_BLOCCO DI TESTO_
»»
Storia recente e storia antica si fondono: al Ghetto la cerimonia per la Liberazione, in piazza San Marco la festa di San Marco, con la Messa solenne celebrata dal Patriarca, Francesco Moraglia, il concerto - unico al mondo - delle nove storiche campane di San Marco a mezzogiorno, e la presenza di innumerevoli bandiere della Serenissima ad opera degli indipendentisti veneti, con parata dei corpi militari della Serenissima. E su tutto, naturalmente, la tradizione veneziana del Bòcolo, il bocciuolo di rosa rossa che gli uomini offrono alle donne il 25 aprile.

IL SINDACO
Il sindaco di Venezia, Luigi Brugnaro, è stato presente a entrambi gli appuntamenti veneziani del 25 aprile: sia al Ghetto che in San Marco. «La presenza in questo campo degli studenti del Benedetti-Tommaseo e della banda di Pellestrina - ha detto Brugnaro - è la dimostrazione di come, dopo 74 anni dalla caduta del regime nazifascista, il 25 aprile non sia una ricorrenza da rinchiudere nei libri di storia, ma debba essere l'occasione per interrogarci sull'importanza che assume, anno dopo anno, generazione dopo generazione, la difesa della libertà». Alla cerimonia hanno partecipato il prefetto Vittorio Zappalorto e il questore Maurizio Masciopinto, oltre ai rappresentanti delle autorità civili e militari cittadine. A seguire si è tenuto il tradizionale «Percorso della Memoria» accompagnato dal coro «25 Aprile» lungo il sestiere di Cannaregio. La conclusione del percorso è avvenuta in campo del Ghetto Novo, con la festa della Liberazione e le letture degli studenti dell'istituto superiore Benedetti-Tommaseo di Venezia, che hanno recitato alcune biografie di partigiani e di persone comuni che con i loro sacrifici sono diventati «simbolo» del 25 aprile, e l'esibizione della banda musicale di Pellestrina, che ha suonato l'inno di Mameli durante l'alzabandiera. Dopodiché i discorsi ufficiali del presidente della Comunità ebraica di Venezia, Paolo Gnignati, del presidente emerito dell'Anpi, Carlo Smuraglia, e del sindaco Luigi Brugnaro. L'Anpi ha quindi fatto sapere, in una nota, che: «Il 25 aprile è la festa di tutte le italiane e di tutti gli italiani. Delle loro radici e del loro futuro. Ricordiamo i combattenti per la libertà, i loro sogni di democrazia, uguaglianza e felicità, il portare avanti con coraggio e tenacia la loro speranza di un Paese civile, giusto, solidale».
««
_RIGHE DI DATI_
»»
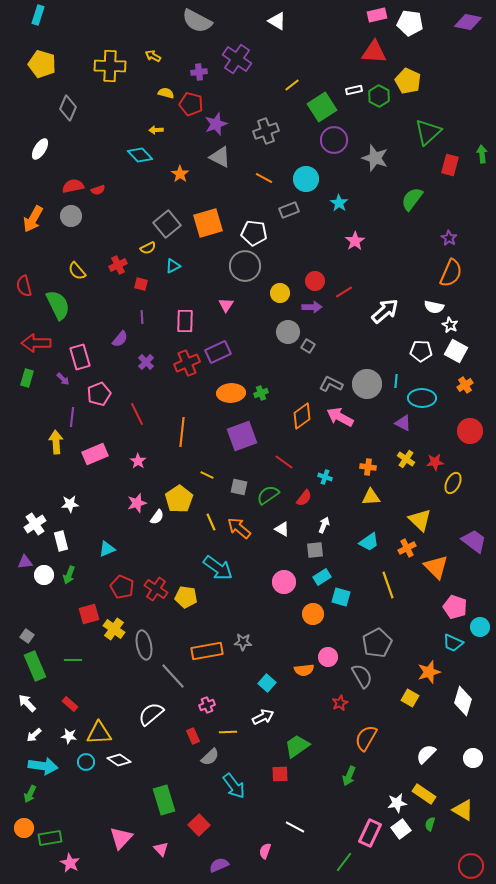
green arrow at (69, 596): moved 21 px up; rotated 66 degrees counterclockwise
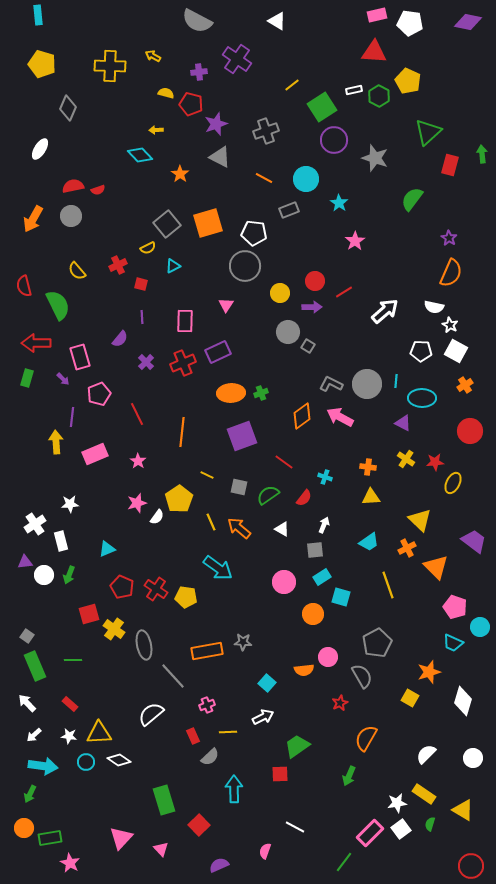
««
_COSA FARAI_
1/ Riscrivi il testo sul 25 aprile a Venezia, tutto da "Storia recente e" fino a "il 25 aprile.", mettendo "vessilli" al posto di "bandiere".
2/ Per favore, elenca tutte le persone citate con nome e cognome nel testo sul 25 aprile a Venezia.

_RISULTATI DELL'ESERCIZIO_
1/
Storia recente e storia antica si fondono: al Ghetto la cerimonia per la Liberazione, in piazza San Marco la festa di San Marco, con la Messa solenne celebrata dal Patriarca, Francesco Moraglia, il concerto - unico al mondo - delle nove storiche campane di San Marco a mezzogiorno, e la presenza di innumerevoli vessilli della Serenissima ad opera degli indipendentisti veneti, con parata dei corpi militari della Serenissima. E su tutto, naturalmente, la tradizione veneziana del Bòcolo, il bocciuolo di rosa rossa che gli uomini offrono alle donne il 25 aprile.

2/
- Francesco Moraglia
- Luigi Brugnaro
- Vittorio Zappalorto
- Maurizio Masciopinto
- Paolo Gnignati
- Carlo Smuraglia